Es gibt heute für Eltern sehr viele Dinge, die sie falsch, und nur wenige, die sie richtig machen können.

Es gab eine Zeit, da kamen Kinder mit einer fixfertigen Persönlichkeit auf die Welt. Als Eltern brauchte man diesen Umstand nur zu akzeptieren und die gemeinsame Zeit für alle Beteiligten so erträglich wie möglich zu gestalten. Heute sind Eltern in erster Linie Erzieher, das heisst, sie haben sich wirklich um dieses formlose Wesen zu kümmern und dafür zu sorgen, dass aus ihm ein selbstbewusster, möglichst komplexfreier Mensch wird (der beim Chopin-Wettbewerb den ersten Platz belegt).

Bis nach Schweden kreischen

Sprich, es gibt heute für Eltern sehr viele Dinge, die sie falsch, und nur wenige, die sie richtig machen können.
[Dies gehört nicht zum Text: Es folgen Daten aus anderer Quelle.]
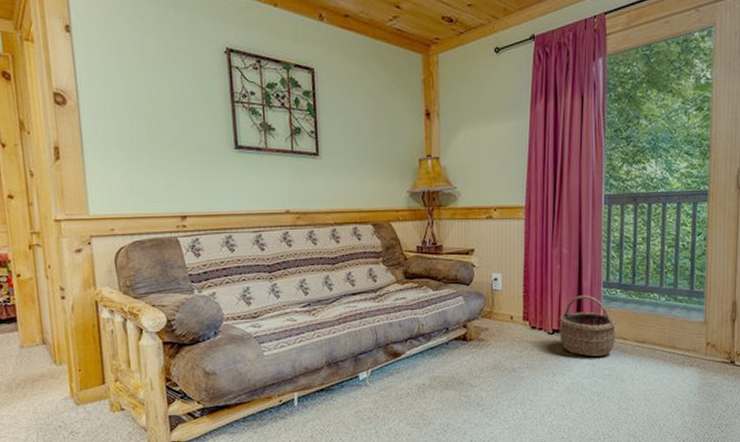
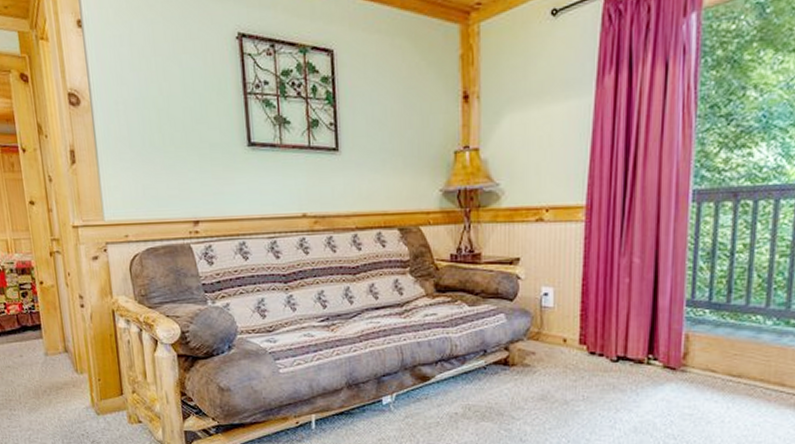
wicker basket: present [559,295,616,357] -> none [625,315,702,391]

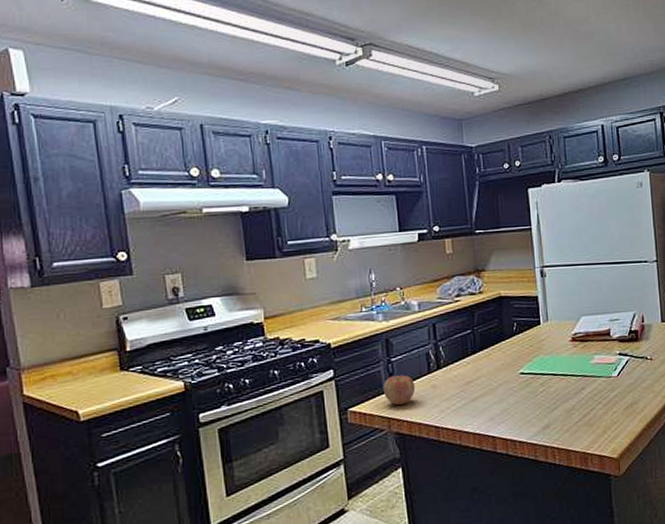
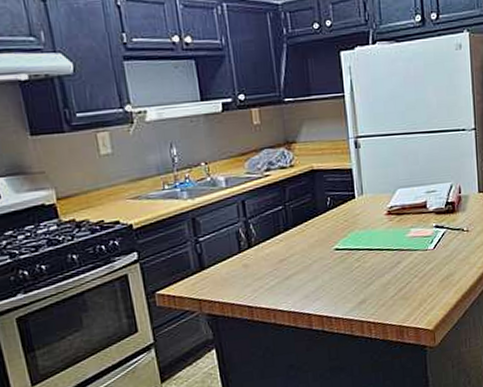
apple: present [382,375,416,406] -> none [191,255,226,287]

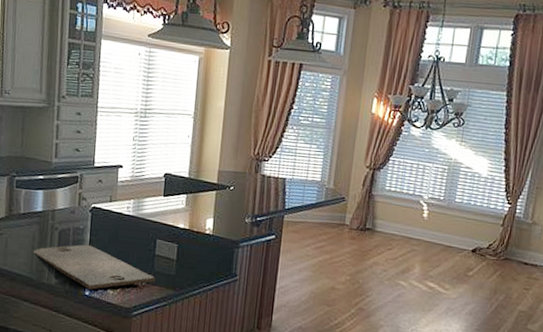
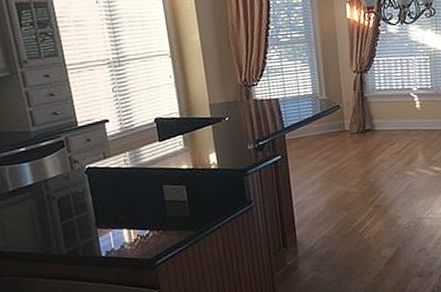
cutting board: present [32,244,156,290] -> none [33,206,172,251]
Da alles Spuren hinterlässt, befindet man sich permanent auf dem Holzweg. Zumal die eigene Persönlichkeit im Spiel ist, die im wahrsten Sinne des Wortes fix und fertig ist.

Ich habe einmal gehört, dass sich in Schweden die Kinderschutzbehörde einschaltet, wenn das Kind viel weint. Es mag sich um eine Legende handeln, und doch hat sie mich durch die erste Phase meiner Vaterschaft begleitet, als unser Kind praktisch pausenlos geweint hat. Ich glaubte, sein empörtes Kreischen müsse bis nach Schweden zu hören sein: Obacht, da wird gerade ein Kind falsch erzogen.

Dabei kann die Furcht, alles falsch zu machen, Eltern dazu verleiten, dem Kind eine erfundene Realität vorzugaukeln. Heile Welt um jeden Preis. Aber durchschaut das Kind den Mummenschanz nicht sofort? Und was wäre das überhaupt für ein Glück, das auf künstlichen Gesten und unterdrückten Gefühlen basiert?

Öffentliches Streiten als Form der Erziehung?

Wäre es nicht ehrlicher, wenn das Kind schon früh lernen könnte, dass Konflikte zum Leben dazugehören und die Eltern sich nicht gleich hassen oder gar trennen, nur weil sie unterschiedlicher Meinung sind? Schliesslich kann die Furcht vor Konflikten dazu führen, dass aus dem Kind seinerseits ein konfliktscheuer Mensch wird. Klingt gut, oder? Öffentliches Streiten als Form der Erziehung. 

Wir alle wissen, wie Erwachsene streiten. Nämlich wie Kinder, die es nie gelernt haben.

In Schweden ist das der neueste Schrei. Nur funktioniert es leider nicht, denn wir alle wissen, wie Erwachsene streiten. Nämlich wie Kinder, die es nie gelernt haben. Wir sind selber ziemlich ungeformte Wesen. Wir fürchten uns vor unserer eigenen Unreife, weshalb wir unsere Kämpfe im Heimlichen austragen, wo uns niemand dabei zusehen kann.

Mit anderen Worten: Wir trauen uns selber nicht über den Weg – und ist das nicht ein untrügliches Zeichen von Erwachsensein? Zugegeben, besonders tröstlich ist das nicht. Aber bald sind die Ferien zu Ende, die Kindergärten und Schulen wieder offen. Und das Leben geht wieder weiter.